• _How to complete this task_: Render the text read from all the items below as a Markdown table with the columns "Row" and "Line". Number each line in order, leave out blank lines, and keep the pictures out of the answer.
===== Entries shown
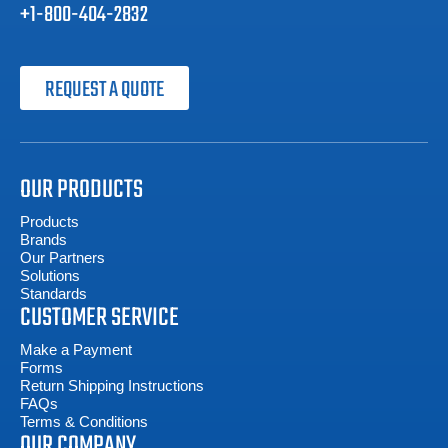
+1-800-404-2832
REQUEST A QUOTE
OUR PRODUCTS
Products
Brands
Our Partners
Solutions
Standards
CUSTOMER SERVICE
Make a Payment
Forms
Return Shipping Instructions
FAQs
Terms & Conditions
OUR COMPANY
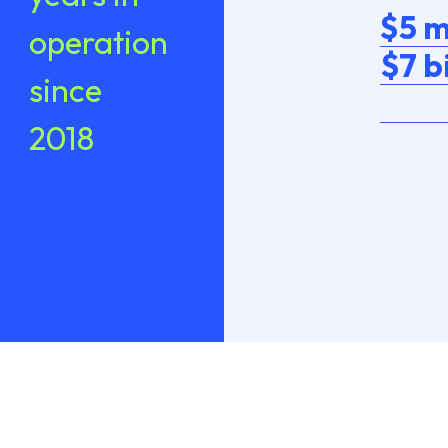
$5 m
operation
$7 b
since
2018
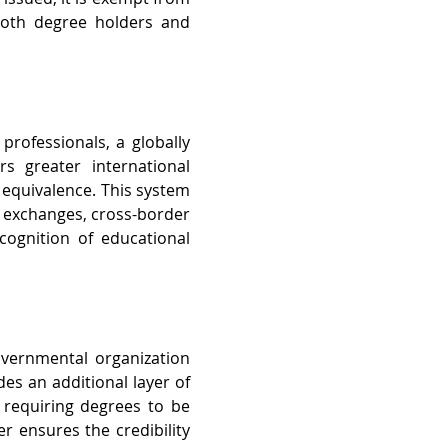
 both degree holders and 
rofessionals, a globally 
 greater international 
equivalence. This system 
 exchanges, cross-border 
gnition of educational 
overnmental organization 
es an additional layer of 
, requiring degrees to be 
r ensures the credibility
==========
• _Task response_:
| Row | Line |
|---|---|
| 1 | +1-800-404-2832 |
| 2 | REQUEST A QUOTE |
| 3 | OUR PRODUCTS |
| 4 | Products |
| 5 | Brands |
| 6 | Our Partners |
| 7 | Solutions |
| 8 | Standards |
| 9 | CUSTOMER SERVICE |
| 10 | Make a Payment |
| 11 | Forms |
| 12 | Return Shipping Instructions |
| 13 | FAQs |
| 14 | Terms & Conditions |
| 15 | OUR COMPANY |
| 16 | $5 m |
| 17 | operation |
| 18 | $7 b |
| 19 | since |
| 20 | 2018 |
| 21 |  both degree holders and  |
| 22 | rofessionals, a globally  |
| 23 |  greater international  |
| 24 | equivalence. This system  |
| 25 |  exchanges, cross-border  |
| 26 | gnition of educational  |
| 27 | overnmental organization  |
| 28 | es an additional layer of  |
| 29 | , requiring degrees to be  |
| 30 | r ensures the credibility |